- Opdracht 1
Vertaal uit het tekstfragment over Aken en de Vennbahn de volgende zin in het Engels: "Tussen beide viaducten ligt het oude spoorwegstation van Kornelimünster, dat omgebouwd is tot een rustplaats met houten banken en tafels."
- Opdracht 2
Zet het tekstfragment over Aken en de Vennbahn alsjeblieft voort, te beginnen na de laatste zin.
───── Tekstfragment
Het historisch stadhuis is een eeuwen oud verhaal. Uit de tijd van Karel de Grote stamt de Granustoren, de gotische kroningszaal herinnert aan de feestelijke koningskroningen tussen 936 en 1531. In de 17de en 18de E kreeg het gebouw het uitzicht van een barokke stadsslot. Binnenin vindt je 19de eeuwse binnenarchitectuur, schilderijen en beeldhouwwerken.

De classicistische Elisenbrunnen, genoemd naar kroonprinses Elisabeth von Bayern, staat symbool voor de badstad Aachen anno 19de en 20ste E. Uit twee bronnen in de rotonde van het complex spoelt 52° heet termaal bronwater. Rondom de dom en het raadhuis liggen verscheidene leuke pleintjes, verbonden door smalle doorgangen. Het historische centrum is vele eethuisjes rijk en er heerst ´s avonds een heerlijke drukte. De winkelstraten sluiten naadloos aan op de oude kern. Alles verkeersvrij maar niet voor fietsers, alle langeafstandsfietspaden komen aan de dom in het centrum voorbij. De Duitslandfietswegen D4 en D7 lopen van hieruit aan het station Rothe Erde voorbij, vertrekplaats van de Vennbahn.


 

Een lang vals plat

Het station Rothe Erde is niet moeilijk te vinden. Vanaf het centrum volgen we gewoon de logo’s van de D 4 en D 7, die samenlopen naar het station Rothe Erde. Naast de spoorlijn start een fietspad dat al gauw een afgedankte spoorbedding opzoekt, de voormalige Vennbahn. Eerst fietsen we nog door woonwijken en langs een bedrijfszone maar dan krijgen we zicht op een heuvelachtig weidelandschap met beekvalleien. Het fietspad loopt zachtjes omhoog over het Rollefbach- en het Itertalviaduct steeds dieper het Eifellandschap in. Tussen beide viaducten ligt het oude spoorwegstation van Kornelimünster, dat omgebouwd is tot een rustplaats met houten banken en tafels. De titel Bahnhofsvision op de zijgevel verwijst naar de nieuwe functie die het station kreeg met komst van het Vennbahn-fietspad. We steken de Belgische grens over naar Raeren voor een lus door het Hertogenwoud waar we een heerlijk plekje vinden om te picknicken. Terug de grens over stoppen we in Roetgen bij een ijssalon, volgens een plaatselijke fietstoerist de laatste versnapering tot Monschau. Het fietspad trekt een spoor tussen hoge statige sparren, vervolgens voorbij enkele dorpjes tot we uiteindelijk boven het diepe dal van het beekje de Laufenbach fietsen. Na 45 km lang vals plat verlaten we de Vennbahn en gaat het de dieperik in tot in het historische centrum van Monschau.
──────────
───── Aangeleverde gegevens
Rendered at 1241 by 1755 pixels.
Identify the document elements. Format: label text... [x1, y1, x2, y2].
──────────
───── Aangeleverde gegevens
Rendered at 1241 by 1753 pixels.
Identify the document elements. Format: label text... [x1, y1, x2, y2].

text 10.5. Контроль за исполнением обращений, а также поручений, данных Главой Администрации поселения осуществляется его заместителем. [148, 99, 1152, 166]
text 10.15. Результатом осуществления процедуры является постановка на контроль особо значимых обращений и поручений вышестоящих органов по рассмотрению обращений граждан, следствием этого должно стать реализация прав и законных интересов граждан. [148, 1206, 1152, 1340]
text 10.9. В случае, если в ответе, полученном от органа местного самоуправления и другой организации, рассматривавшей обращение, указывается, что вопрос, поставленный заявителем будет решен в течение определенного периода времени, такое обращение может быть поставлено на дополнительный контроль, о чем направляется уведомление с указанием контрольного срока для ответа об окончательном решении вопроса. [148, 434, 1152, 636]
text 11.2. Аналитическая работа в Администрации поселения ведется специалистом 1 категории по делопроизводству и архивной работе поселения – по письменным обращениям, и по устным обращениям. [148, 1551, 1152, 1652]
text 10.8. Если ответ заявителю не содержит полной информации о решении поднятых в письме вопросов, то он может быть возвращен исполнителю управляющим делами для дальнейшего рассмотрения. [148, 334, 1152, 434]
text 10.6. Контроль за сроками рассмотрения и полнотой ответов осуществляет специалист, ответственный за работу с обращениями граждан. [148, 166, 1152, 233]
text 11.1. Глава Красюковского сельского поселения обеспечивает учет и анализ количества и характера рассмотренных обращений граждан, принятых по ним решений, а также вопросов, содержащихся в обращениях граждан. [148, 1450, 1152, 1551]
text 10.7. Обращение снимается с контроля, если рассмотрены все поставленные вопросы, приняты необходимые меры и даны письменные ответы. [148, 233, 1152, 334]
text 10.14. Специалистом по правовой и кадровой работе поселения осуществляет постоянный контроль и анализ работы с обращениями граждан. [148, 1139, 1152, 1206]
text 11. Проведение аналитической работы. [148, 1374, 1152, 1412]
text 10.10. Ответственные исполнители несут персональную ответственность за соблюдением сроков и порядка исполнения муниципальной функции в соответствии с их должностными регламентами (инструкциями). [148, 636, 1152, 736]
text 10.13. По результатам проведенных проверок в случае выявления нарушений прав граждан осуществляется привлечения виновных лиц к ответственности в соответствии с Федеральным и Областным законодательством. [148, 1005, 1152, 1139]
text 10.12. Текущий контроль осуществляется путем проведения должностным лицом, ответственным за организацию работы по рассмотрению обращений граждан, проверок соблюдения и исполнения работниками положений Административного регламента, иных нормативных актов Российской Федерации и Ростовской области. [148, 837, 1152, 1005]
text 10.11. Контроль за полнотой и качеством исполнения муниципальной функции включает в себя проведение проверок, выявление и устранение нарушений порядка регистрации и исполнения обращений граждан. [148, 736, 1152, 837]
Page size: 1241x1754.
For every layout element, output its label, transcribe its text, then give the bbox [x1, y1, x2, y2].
──────────
- Antwoord 1
Between the two viaducts lies the old railway station of Kornelimünster, which has been converted into a rest stop with wooden benches and tables.

- Antwoord 2
 

Monschau

‘De parel van de Eifel’ heeft zich in de laatste 300 jaren haast niet veranderd. Een stadje van vakwerkhuizen en leisteenbouw dat geen gelijke kent. De middeleeuwse burcht van de Jülicher graven is nu een jeugdherberg waarvan de binnenkoer in de zomer het decor is voor operaliefhebbers. Bij de bezienswaardigheden hoort de Felsenkeller annex brouwerijmuseum waar het zeer zachte water bron is voor de blonde pils ‘Felsquell’ en het donkere ‘Zwickelbier’. Een bijzondere attractie is de rotskelder uit 1830, lagerplaats voor het bier (www.brauerei-museum.de). Naast bier brandt men in Monschau ook koffie. Sinds 1862 veredelt de familie Maassen reeds koffiebonen (www.caffee-roesterei.de). Mosterd prikkelt de tong in de historische mosterdmolen (www.senfmuehle.de). Het Rode Huis uit 1752 van de wever en koopman Johann Heinrich Scheibler is een museumhuis dat je terug brengt in de 18de E. Voor museumliefhebbers zijn er verder noch een glasmuseum (www.glashuettemonschau.com), een fotografie- en filmmuseum (www.altstadt-post.de) en een drukkerijmuseum (www.druckereimuseum-weiss.de). Maar de ganse stadskern is in feite één groot openluchtmuseum waar het heerlijk slenteren is door de vele wegeltjes en trappensteegjes.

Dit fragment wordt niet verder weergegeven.